R functions used for data analysis for the article "Potential exoskeleton uses for reducing low back muscular activity during farm tasks" published in American Journal of Industrial Medicine, DOI: 10.1002/ajim.23180
Two primary steps for EMG are:
1. Signal processing for each participant
- For generating exposure summary metrics, emg.main.R processes time series data as collected in the field, uses parallel computing to process all tasks at once, its functions are:
- emg.filter.R filters signal with Butterworth bandpass
- summary.psd.R derrives frequency-domain parameters to help evaluate whether the signal has an error.
- signal.amplitude.R calculates root-mean-squares of the signal
- For visualization, emg.presentation.R creates plots for individual task-participant combinations
2. Statistical analysis for all participants
- Statistical analysis was conducted for laboratory-based simulated tasks and actual farm tasks separately.

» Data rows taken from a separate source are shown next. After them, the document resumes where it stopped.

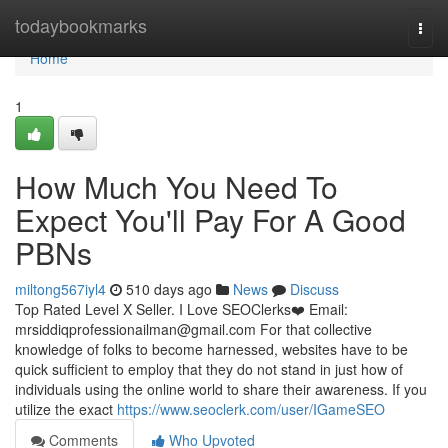
Home
todaybookmarks
Togg
navi
Home
1
How Much You Need To
Expect You'll Pay For A Good
PBNs
miltong567iyl4
510 days ago
News
Discuss
Top Rated Level X Seller. I Love SEOClerks❤️ Email:
mrsiddiqprofessionailman@gmail.com
For that collective
knowledge of folks to become harnessed, websites have to be
quick sufficient to employ that they do not stand in just how of
individuals using the online world to share their awareness. If you
utilize the exact
https://www.seoclerk.com/user/IGameSEO
Comments
Who Upvoted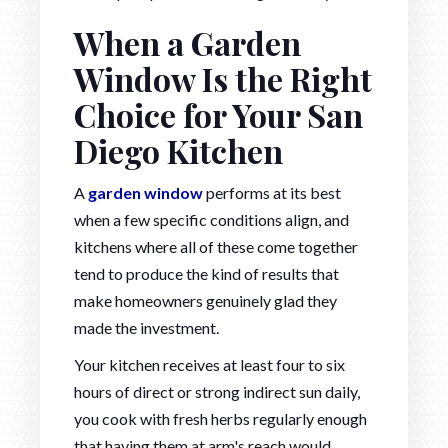
When a Garden
Window Is the Right
Choice for Your San
Diego Kitchen
A
garden window
performs at its best
when a few specific conditions align, and
kitchens where all of these come together
tend to produce the kind of results that
make homeowners genuinely glad they
made the investment.
Your kitchen receives at least four to six
hours of direct or strong indirect sun daily,
you cook with fresh herbs regularly enough
that having them at arm's reach would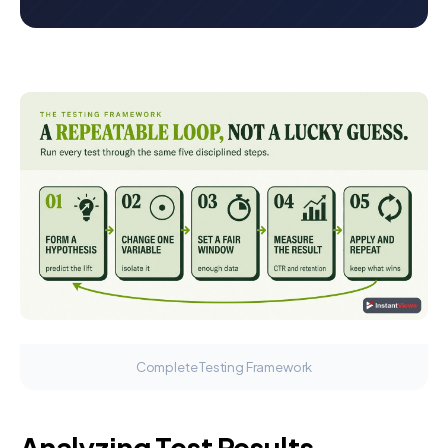
Complete Testing Framework
Analyzing Test Results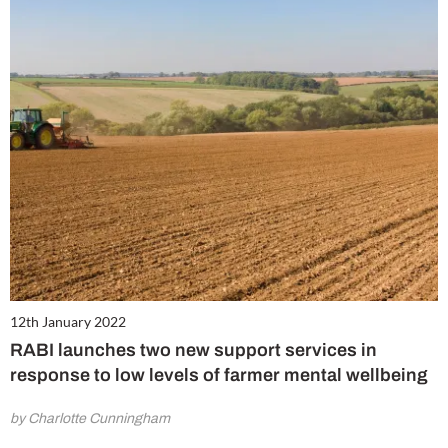
12th January 2022
RABI launches two new support services in
response to low levels of farmer mental wellbeing
by Charlotte Cunningham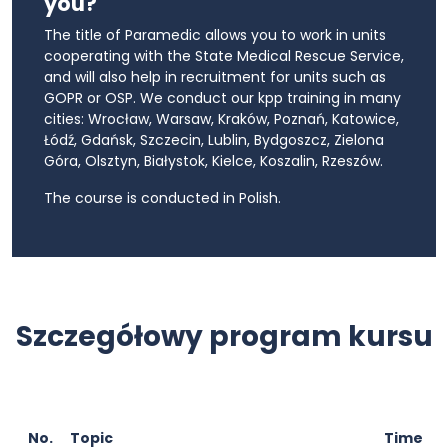
you?
The title of Paramedic allows you to work in units
cooperating with the State Medical Rescue Service,
and will also help in recruitment for units such as
GOPR or OSP. We conduct our kpp training in many
cities: Wrocław, Warsaw, Kraków, Poznań, Katowice,
Łódź, Gdańsk, Szczecin, Lublin, Bydgoszcz, Zielona
Góra, Olsztyn, Białystok, Kielce, Koszalin, Rzeszów.
The course is conducted in Polish.
Szczegółowy program kursu
No.
Topic
Time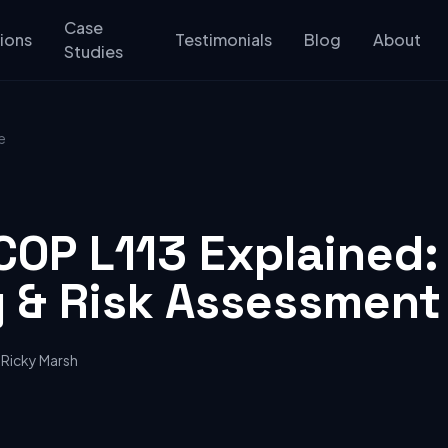
Case
ions
Testimonials
Blog
About
Studies
e
COP L113 Explained:
g & Risk Assessment
Ricky Marsh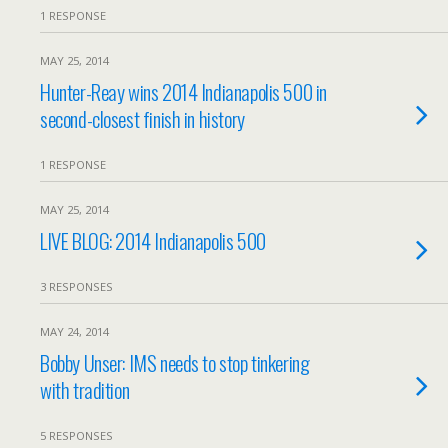
1 RESPONSE
MAY 25, 2014
Hunter-Reay wins 2014 Indianapolis 500 in
second-closest finish in history
1 RESPONSE
MAY 25, 2014
LIVE BLOG: 2014 Indianapolis 500
3 RESPONSES
MAY 24, 2014
Bobby Unser: IMS needs to stop tinkering
with tradition
5 RESPONSES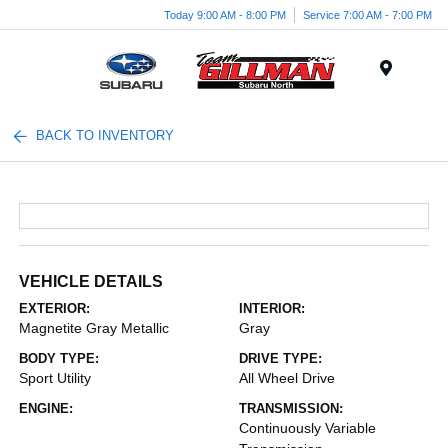
Today 9:00 AM - 8:00 PM
Service 7:00 AM - 7:00 PM
Menu
BACK TO INVENTORY
VEHICLE DETAILS
EXTERIOR:
INTERIOR:
Magnetite Gray Metallic
Gray
BODY TYPE:
DRIVE TYPE:
Sport Utility
All Wheel Drive
ENGINE:
TRANSMISSION:
Continuously Variable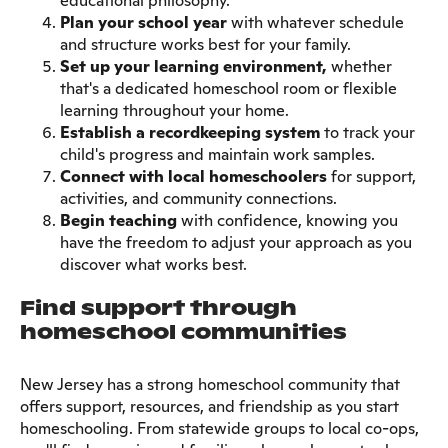
educational philosophy.
Plan your school year
with whatever schedule
and structure works best for your family.
Set up your learning environment,
whether
that's a dedicated homeschool room or flexible
learning throughout your home.
Establish a recordkeeping system
to track your
child's progress and maintain work samples.
Connect with local homeschoolers
for support,
activities, and community connections.
Begin teaching
with confidence, knowing you
have the freedom to adjust your approach as you
discover what works best.
Find support through
homeschool communities
New Jersey has a strong homeschool community that
offers support, resources, and friendship as you start
homeschooling. From statewide groups to local co-ops,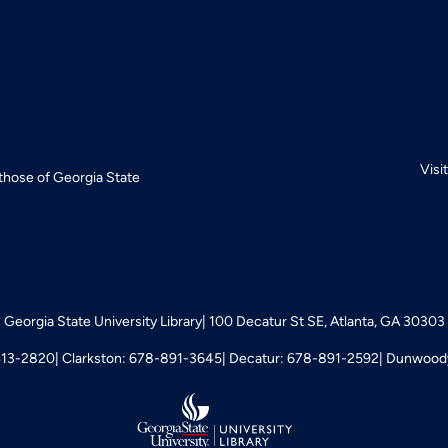
Visi
 those of Georgia State
Georgia State University Library
100 Decatur St SE, Atlanta, GA 30303
413-2820
Clarkston: 678-891-3645
Decatur: 678-891-2592
Dunwoody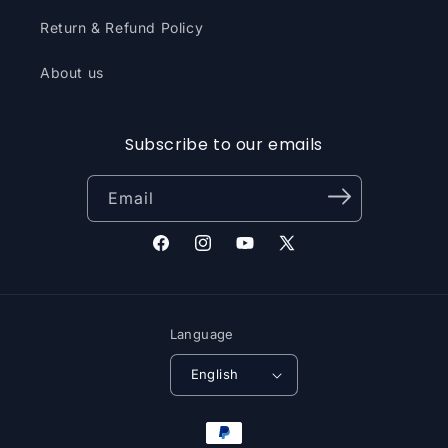
Return & Refund Policy
About us
Subscribe to our emails
Email
Facebook
Instagram
YouTube
X
(Twitter)
Language
English
Payment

- For simulated tasks, emg.sim.R, Wilcoxon signed-rank tests were used.
- For farm tasks, emg.farm.R, Shapiro-Wilk tests proves normality on log-transformed EMG measures, and linear regression was conducted with exoskeleton presence as predictor while age, sex, BMI and participant ID as counfounding factors.
- For visualization, bar charts and scatter plots were made with the following codes:
- data_summary.R was borrowed from external source to help create graphs.
- emg_visualize_manuscript.R was applied to make graphs for publication.